J’ai rêvé que nous revenions d’une promenade par la place qu’enfant j’appellais village. Les images finales d’une frappante tragédie se répètent dans mon esprit. En ce tôt matin d’automne, je frémis ; la mort a posé son doigt polaire sur ma poitrine et enfoncé son ongle dans ma chair.
Je t’ai vue trotter devant moi, soudain prise de cette faiblesse qui accompagne si souvent la vieillesse. Les voix de mes parents derrière. Que disent-ils ? Tu te dérègles, cauchemardesque vision, tes pattes se tordent et inerte tout à coup tu tombes sur le flanc.
Je cours à toi et saisis dans mes bras ton corps vidé de substance. Es-tu déjà froide lorsque je te sers contre moi ?
Mon père alors crie. Dans mon oreille résonne cette note dissonante. Ma mère, deux soeurs. Il manque une personne. À genoux, il plonge, comme fou, ses mains devant lui. Un liquide visqueux. Qui du sol jaillit. Encore et encore. Mais d’où vient-il, ce torrent rubis ? Toi tu n’es pas blessée, juste là, sans vie. Ce sang humain est de ma famille.
Je m’accroche à toi qui me quittes encore aujourd’hui. Je le sais en ouvrant les paupières, tu es déjà partie.

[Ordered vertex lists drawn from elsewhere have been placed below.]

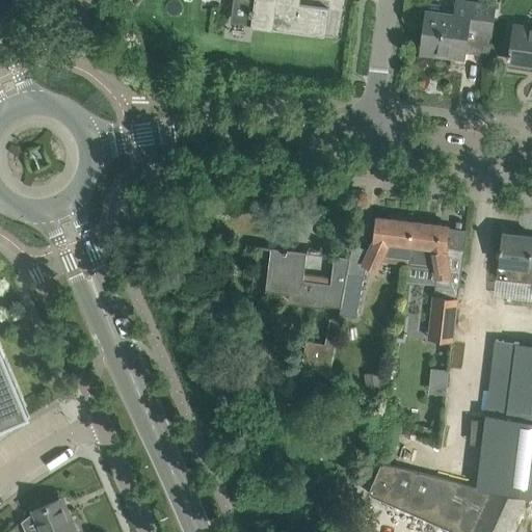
[(254,0),(253,9),(250,9),(249,15),(251,16),(250,24),(253,24),(253,26),(324,36),(327,9),(295,5),(295,0),(254,0)]
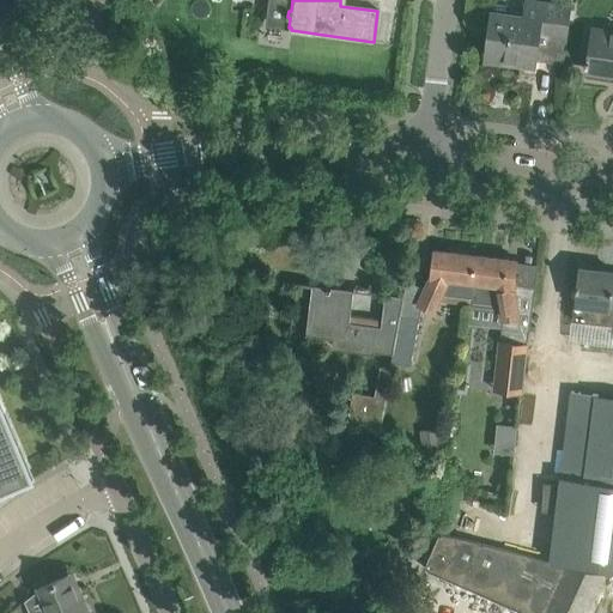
[(568,37),(571,6),(526,0),(523,20),(492,17),(486,58),(535,64),(539,34),(568,37)]
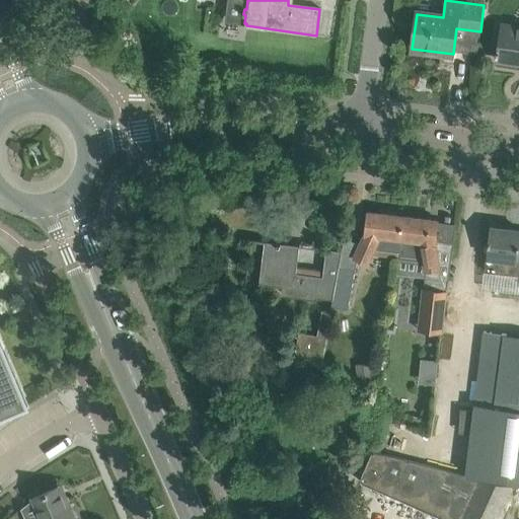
[(518,24),(502,23),(498,50),(496,50),(496,55),(498,55),(497,60),(518,63),(518,24)]
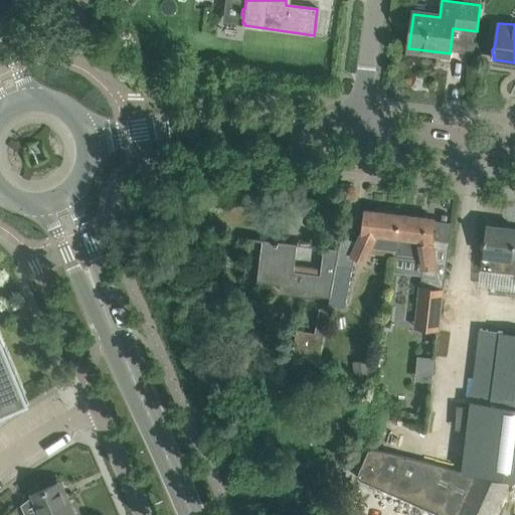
[(362,232),(352,255),(365,262),(368,252),(394,255),(394,254),(399,214),(365,210),(362,232)]
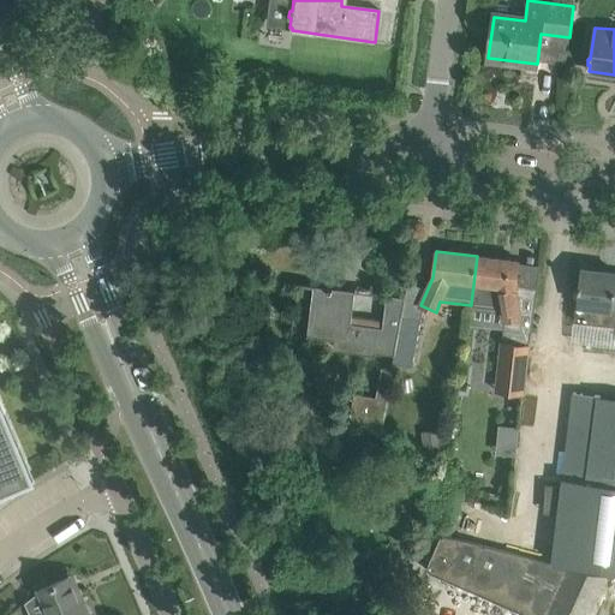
[(477,256),(471,304),(502,309),(505,321),(495,392),(524,395),(525,388),(527,369),(537,288),(515,286),(519,261),(477,256)]
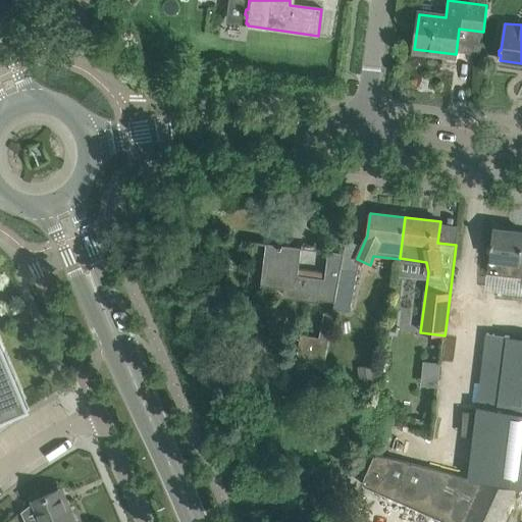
[(490,249),(487,271),(521,274),(521,231),(493,228),(490,249)]
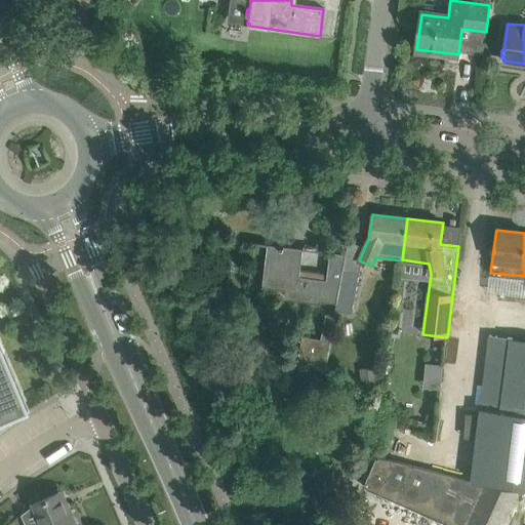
[(336,303),(344,270),(346,253),(330,251),(327,275),(300,271),(304,248),(269,244),(263,287),(286,290),(285,296),(285,298),(320,303),(321,299),(336,303)]
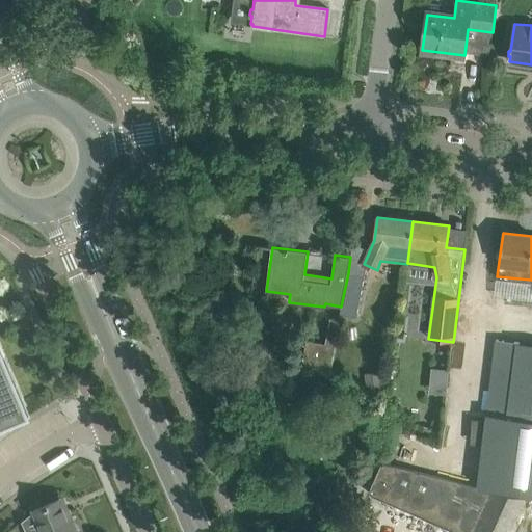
[(356,317),(365,275),(348,273),(341,307),(340,315),(356,317)]
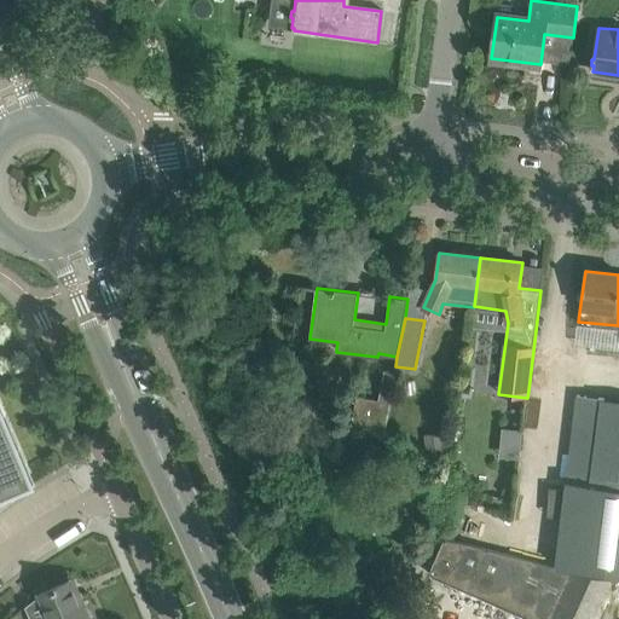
[(618,399),(578,394),(578,395),(556,393),(553,423),(574,427),(557,567),(561,568),(618,576),(618,399)]
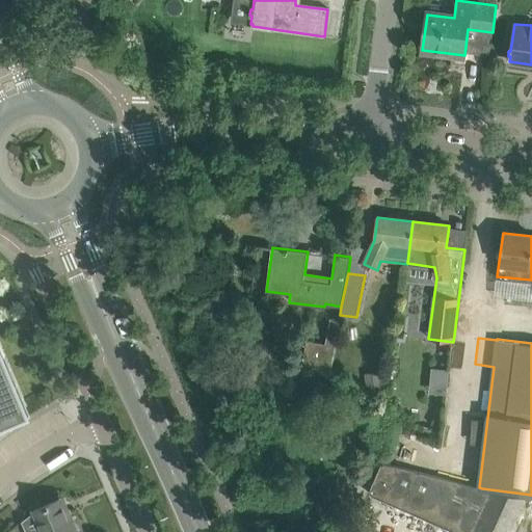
[(306,341),(303,360),(328,376),(335,345),(325,344),(306,341)]
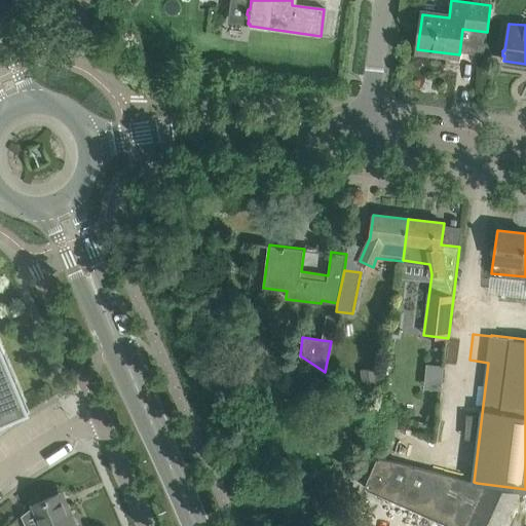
[(0,417),(16,411),(17,413),(28,406),(0,341),(0,417)]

Mais dans la maison au coin de cette rue où j’ai grandi, qui donc se prépare à mourir ?
Je lave mes paumes du rouge invisible qui les tache. Je sais les oniriques messages n’être point prémonitoires. Le manteau de la nuit m’enveloppe. Le sable pique mes yeux.
Mais leur quatre voix me hantent. Un déchirement choral que le soleil tout à l’heure chassera peut-être.
J’ai peur de te perdre. Hurle mon sommeil.